Moins de cinq minutes après, ils étaient ressortis de la boutique et Flora avait enfilé le manteau sur la veste en s'écriant :

— Il est magnifique. Merci, Marcus. Mais ça me gêne que tu dépenses ton argent pour moi. Ça me gêne. Je ne mérite pas ça...

— Écoute-moi, Flora, murmura-t-il en l'enlaçant dans la rue déserte plongée dans la pénombre, ce manteau est moins beau et moins bon que toi et tout l'argent que j'ai dépensé ne pourrait me donner autant de bonheur que tu le fais. Alors ne parle plus de ça, s'il te plaît.

— Marcus. Je crois que j'ai encore faim.

— Alors nous allons aller dîner. Qu'as-tu envie de manger ce soir ?

— C'est toi qui décide.

— Allons à l'auberge des Normands... Je pense que ça te plaira.

Ils marchèrent un bon quart d'heure dans la nuit glacée et il demanda plusieurs fois à Flora si elle avait froid mais elle se contentait de rire :

— Avec un manteau comme celui-là, je ne peux pas avoir froid.

Arrivés à l'auberge, la patronne les installa à une petite table contre la vitrine de la salle du restaurant qui était presque déserte et elle leur apporta du cidre et les cartes.

La salle était sombre et d'énormes poutres noircies par des siècles de fumée soutenaient le toit. Dans une immense cheminée de pierre, un feu brûlait et donnait à l'endroit une atmosphère chaleureuse, accentuée par les étagères de livres et de bibelots qui couvraient tout un mur de la pièce.

— C'est beau. Pas aussi beau que chez toi, mais la décoration me plaît beaucoup.

— Et si tu as une faim de loup, tu vas trouver tout ça encore plus beau.

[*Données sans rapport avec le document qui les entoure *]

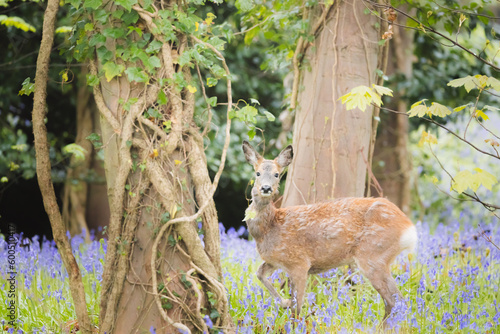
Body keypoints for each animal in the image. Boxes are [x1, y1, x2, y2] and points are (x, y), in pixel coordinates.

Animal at [242, 140, 418, 320]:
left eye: (277, 174)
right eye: (257, 173)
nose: (265, 188)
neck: (269, 228)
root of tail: (409, 227)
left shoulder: (299, 262)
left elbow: (297, 307)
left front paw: (291, 315)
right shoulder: (275, 260)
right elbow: (259, 273)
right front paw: (284, 302)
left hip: (373, 254)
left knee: (394, 300)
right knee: (395, 301)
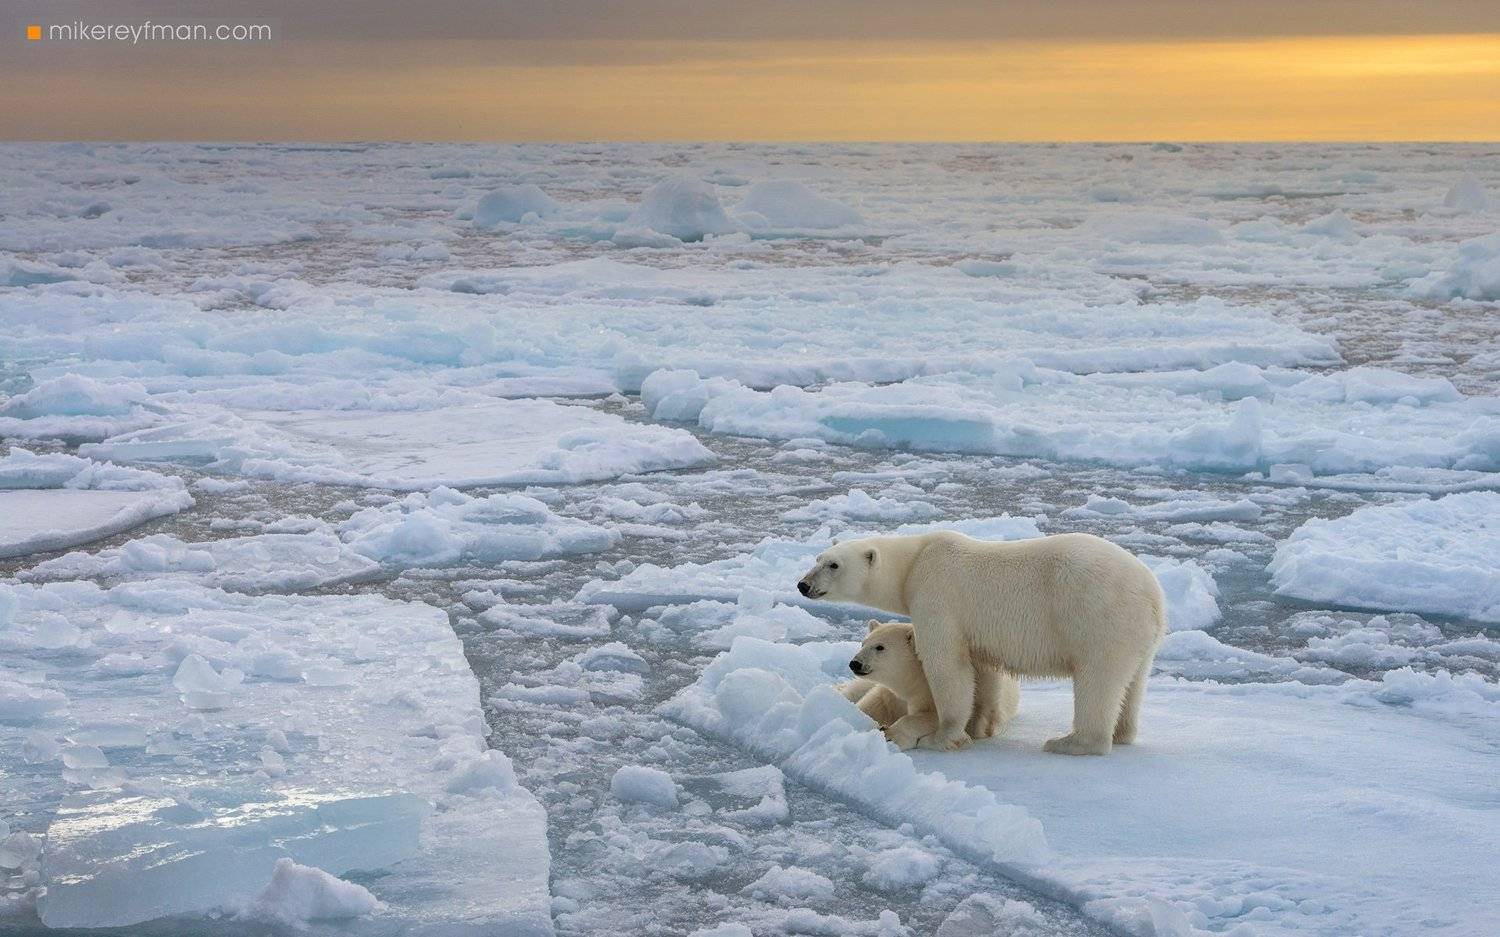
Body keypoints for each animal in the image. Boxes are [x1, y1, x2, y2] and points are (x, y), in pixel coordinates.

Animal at [839, 619, 1020, 750]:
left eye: (880, 647)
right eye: (863, 643)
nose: (855, 663)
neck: (916, 676)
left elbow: (934, 716)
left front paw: (891, 734)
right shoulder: (889, 694)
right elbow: (872, 704)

Après le dîner Marcus ramena Flora au bord de la mer. Cette fois, ils se promenèrent sur la plage. L'océan descendait, au rythme de la marée et ils arpentèrent le sable humide, déserté par les vagues. C'était une nuit très sombre, la lune était cachée par les nuages.

— C'est drôle, chuchota Flora. On entend les vagues mais on ne les voit pas. On sait qu'elles ne sont pas loin, qu'on pourrait les toucher mais on pourrait croire que ce n'est qu'une bande son.

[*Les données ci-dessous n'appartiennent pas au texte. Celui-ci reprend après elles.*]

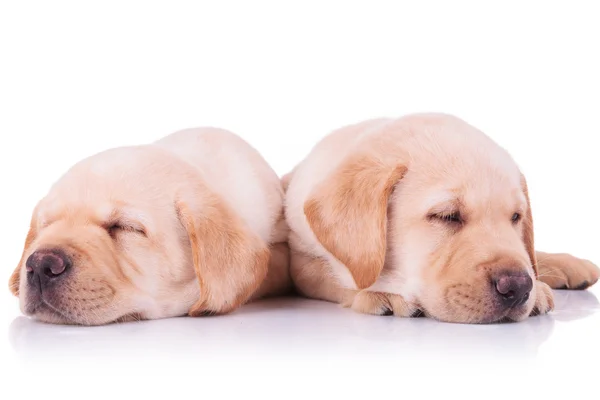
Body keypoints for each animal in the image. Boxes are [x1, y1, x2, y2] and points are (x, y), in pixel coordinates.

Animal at [286, 111, 600, 322]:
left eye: (515, 217)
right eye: (447, 216)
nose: (519, 287)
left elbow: (530, 253)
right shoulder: (300, 259)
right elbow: (336, 276)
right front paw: (386, 292)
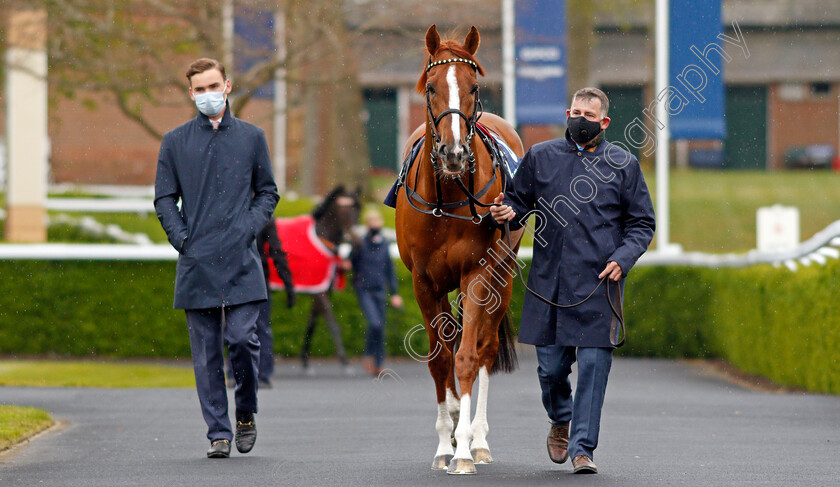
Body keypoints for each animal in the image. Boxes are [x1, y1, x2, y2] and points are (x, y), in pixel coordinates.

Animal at [396, 24, 524, 474]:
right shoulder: (423, 281)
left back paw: (478, 438)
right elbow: (440, 360)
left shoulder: (478, 274)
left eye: (473, 87)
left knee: (485, 349)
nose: (453, 153)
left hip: (503, 277)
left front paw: (465, 448)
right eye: (432, 85)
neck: (450, 196)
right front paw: (444, 440)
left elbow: (468, 356)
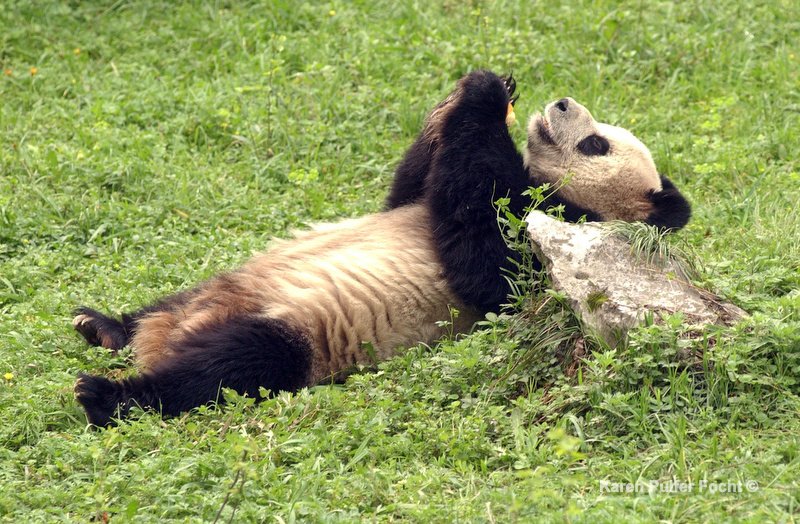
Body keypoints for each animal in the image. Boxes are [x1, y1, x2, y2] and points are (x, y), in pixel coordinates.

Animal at [72, 70, 692, 426]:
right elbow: (406, 191)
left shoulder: (555, 247)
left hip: (298, 334)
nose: (561, 103)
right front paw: (480, 90)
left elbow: (487, 261)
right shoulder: (415, 199)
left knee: (229, 369)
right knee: (166, 306)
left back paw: (106, 395)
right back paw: (105, 326)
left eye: (596, 144)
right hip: (220, 286)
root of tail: (170, 336)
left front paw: (486, 99)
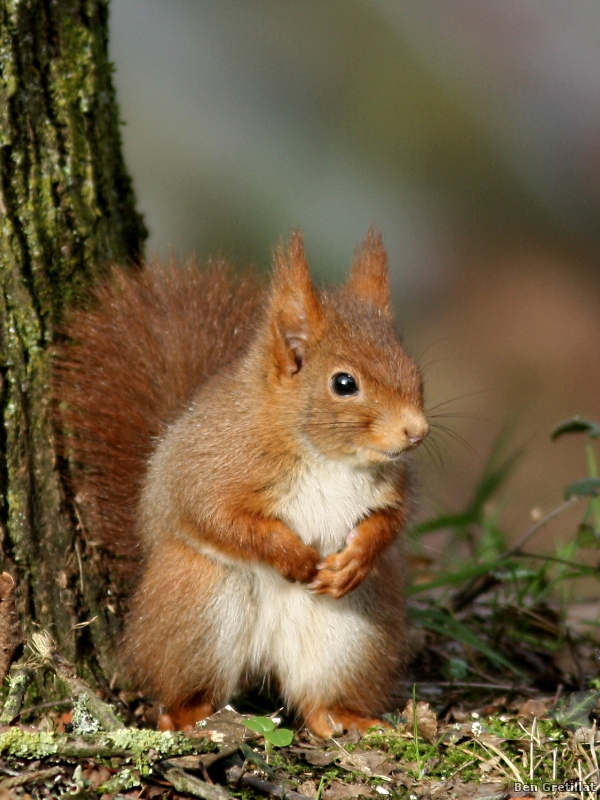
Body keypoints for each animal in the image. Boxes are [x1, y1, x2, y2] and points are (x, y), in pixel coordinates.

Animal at [56, 230, 426, 736]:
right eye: (344, 383)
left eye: (414, 368)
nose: (417, 431)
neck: (327, 456)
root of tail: (264, 657)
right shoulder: (216, 469)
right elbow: (220, 518)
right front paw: (293, 558)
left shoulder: (391, 486)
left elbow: (390, 521)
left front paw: (354, 561)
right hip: (199, 603)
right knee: (192, 686)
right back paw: (186, 713)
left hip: (351, 636)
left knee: (316, 699)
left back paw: (343, 715)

— Tu ne veux pas retourner dans l'eau ?

— Non. Elle est très froide... Et puis la nuit... Je crois que je vais attendre demain.

— Pas de bain de minuit alors ?

— Seulement si tu m'accompagnes... répliqua-t-elle, espiègle.

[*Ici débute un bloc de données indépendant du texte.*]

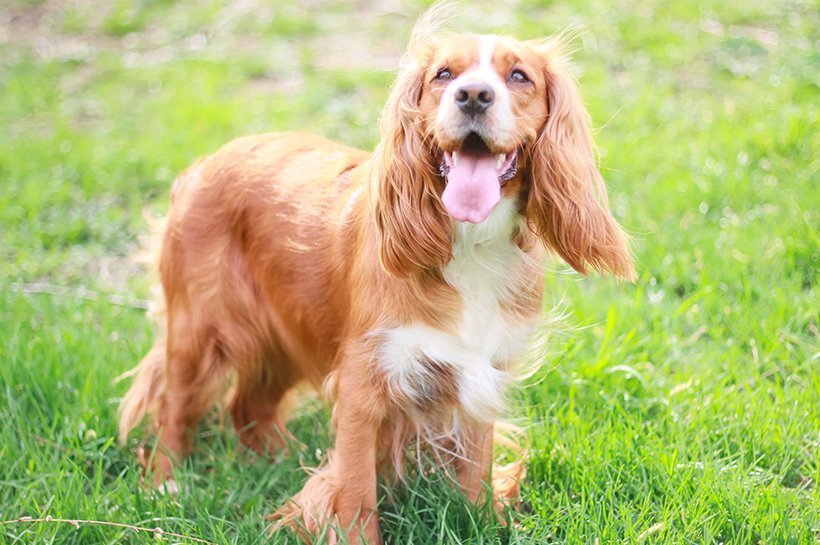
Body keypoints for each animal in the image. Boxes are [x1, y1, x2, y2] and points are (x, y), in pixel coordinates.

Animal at [117, 5, 636, 544]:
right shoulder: (364, 385)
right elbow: (356, 492)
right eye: (443, 75)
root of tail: (201, 164)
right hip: (200, 329)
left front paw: (482, 523)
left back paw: (280, 462)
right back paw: (165, 485)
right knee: (174, 409)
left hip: (282, 331)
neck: (468, 243)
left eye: (519, 76)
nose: (473, 95)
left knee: (248, 405)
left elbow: (475, 475)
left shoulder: (480, 373)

— Je n'y tiens pas... Mais un jour, je t'emmènerai dans une mer chaude et on se baignera ensemble, la nuit si tu veux.

Flora s'arrêta et se tourna vers lui. Le vent glacé était tombé et seul le clapotis des vagues troublait le silence.

— Pourquoi tu es aussi gentil avec moi Marcus ? Pourquoi est-ce que tu fais tout cela ? Tu n'as pas besoin de m'emmener à la mer ou de m'acheter un manteau... Je t'assure que je ferai n'importe quoi pour toi... Je crois que tu es la personne qui compte le plus pour moi au monde.

— Je souhaite si fort que tu sois heureux, ajouta-t-elle d'une voix un peu voilée par l'émotion après une hésitation.

Il y avait un accent de désespoir dans cette dernière phrase mais Marcus ne s'y attarda pas. Il lâcha sa main et la prit dans ses bras. Flora venait de lui dire qu'elle l'aimait : ce qu'elle venait de dire ne pouvait être rien d'autre qu'une déclaration d'amour. La déclaration de quelqu'un qui n'en avait sans doute jamais reçue, une déclaration naïve, avec des mots d'une sincérité absolue.